**Görev Gereksinimleri**
1. Aşağıdaki iklim krizi haberinde milyonlarca kişiyi evlerinden ettiği belirtilen hava olaylarını sıralayın.
2. Aşağıdaki iklim krizi haberine göre şu ifadeler doğru mu: (a) 2023'te yerinden edilenlerin sayısı on yıllık ortalamanın yüzde 10 üzerine çıktı; (b) BM yetkilileri iklim krizinden en fazla etkilenen kesimin çiftçiler olduğunu vurguladı; (c) rapor, yerinden edilen 250 milyon kişiyi son on yıla ait bir rakam olarak verir. Her biri için evet ya da hayır deyin ve haberden belirleyici sözleri aynen aktarın.
3. Aşağıdaki iklim krizi haberini son cümlesinden sonra gelecek bölümle sürdürün.
┌─ Alıntı
Birleşmiş Milletler Mülteciler Yüksek Komiserliği (BMMYK), iklim krizinin son on yılda 250 milyon insanı yerinden ettiğini açıkladı. “Kaçış Yok II: İzlenecek Yol” raporuna göre, aşırı sıcaklar, seller, kuraklık ve fırtınalar milyonlarca kişiyi evlerinden ederken, 2023 yılında yerinden edilenlerin sayısı 10 yıllık ortalamanın yüzde 10 üzerine çıktı. BM yetkilileri, mültecilerin iklim krizinden en fazla etkilenen kesim olduğunu vurguladı ve iklim adaleti için daha fazla finansman çağrısı yaptı.
Birleşmiş Milletler Mülteciler Yüksek Komiserliği (BMMYK) raporuna göre, iklim kriziyle bağlantılı aşırı hava olayları nedeniyle son 10 yılda 250 milyon kişi evlerini terk etmek zorunda kaldı.
└─
┌─ Veri Kümesi Alıntısı
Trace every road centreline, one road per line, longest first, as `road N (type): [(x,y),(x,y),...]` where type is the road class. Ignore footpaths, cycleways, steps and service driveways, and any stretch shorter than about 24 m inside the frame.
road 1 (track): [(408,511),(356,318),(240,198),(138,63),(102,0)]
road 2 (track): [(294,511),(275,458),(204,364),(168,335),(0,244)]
└─
**Görev Bazında Sonuçlar**
1. Aşırı sıcaklar, seller, kuraklık, fırtınalar

2.
(a) Evet: "2023 yılında yerinden edilenlerin sayısı 10 yıllık ortalamanın yüzde 10 üzerine çıktı"
(b) Hayır: "mültecilerin iklim krizinden en fazla etkilenen kesim olduğunu vurguladı"
(c) Evet: "iklim krizinin son on yılda 250 milyon insanı yerinden ettiğini açıkladı"

3.
BMMYK’nin iklim krizinin göçler ve mülteciler üzerine odaklanan “Kaçış yok II: İzlenecek Yol” başlıklı raporu, Brezilya’nın Belem kentindeki COP30 İklim Zirvesi kapsamında düzenlenen ve BM Mülteciler Yüksek Komiseri Filippo Grandi ile İklim adaleti üzerine faaliyet gösteren Mawon Derneğinin kurucu ortağı Robert Montinard’ın katıldığı basın toplantısıyla açıklandı.
İklim krizinin, mevcut eşitsizlikleri ve adaletsizlikleri açığa çıkaran ve derinleştiren “risk çarpanı” olarak nitelendirildiği raporda, bu faktörün çatışma, şiddet ve zorla yerinden edilmenin, sınırlar içinde veya ötesindeki etkilerini de kapsadığı ifade edildi.
Raporda, “Sel, fırtına, kuraklık ve aşırı sıcaklar, su ve gıda güvenliğini tehdit eden çölleşme, deniz seviyesinin yükselmesi ve ekosistemlerin tahribatı gibi yavaş gelişen afetlerin yanı sıra çatışmalara ve zorunlu göçlere de neden olan hava koşulları arasında yer almaktadır” ifadelerine yer verildi.
10 yıllık ortalamanın yüzde 10 üzerinde artış
Rapora göre, son 10 yılda aşırı hava koşullarına bağlı afetler nedeniyle yaklaşık 250 milyon kişi ülke içinde yerinden oldu. Bu, günde ortalama 70 bin kişinin yerinden edildiği anlamına gelirken, 2023 yılında, 10 yıllık ortalamanın yüzde 10 üzerinde bir artış kaydedildi.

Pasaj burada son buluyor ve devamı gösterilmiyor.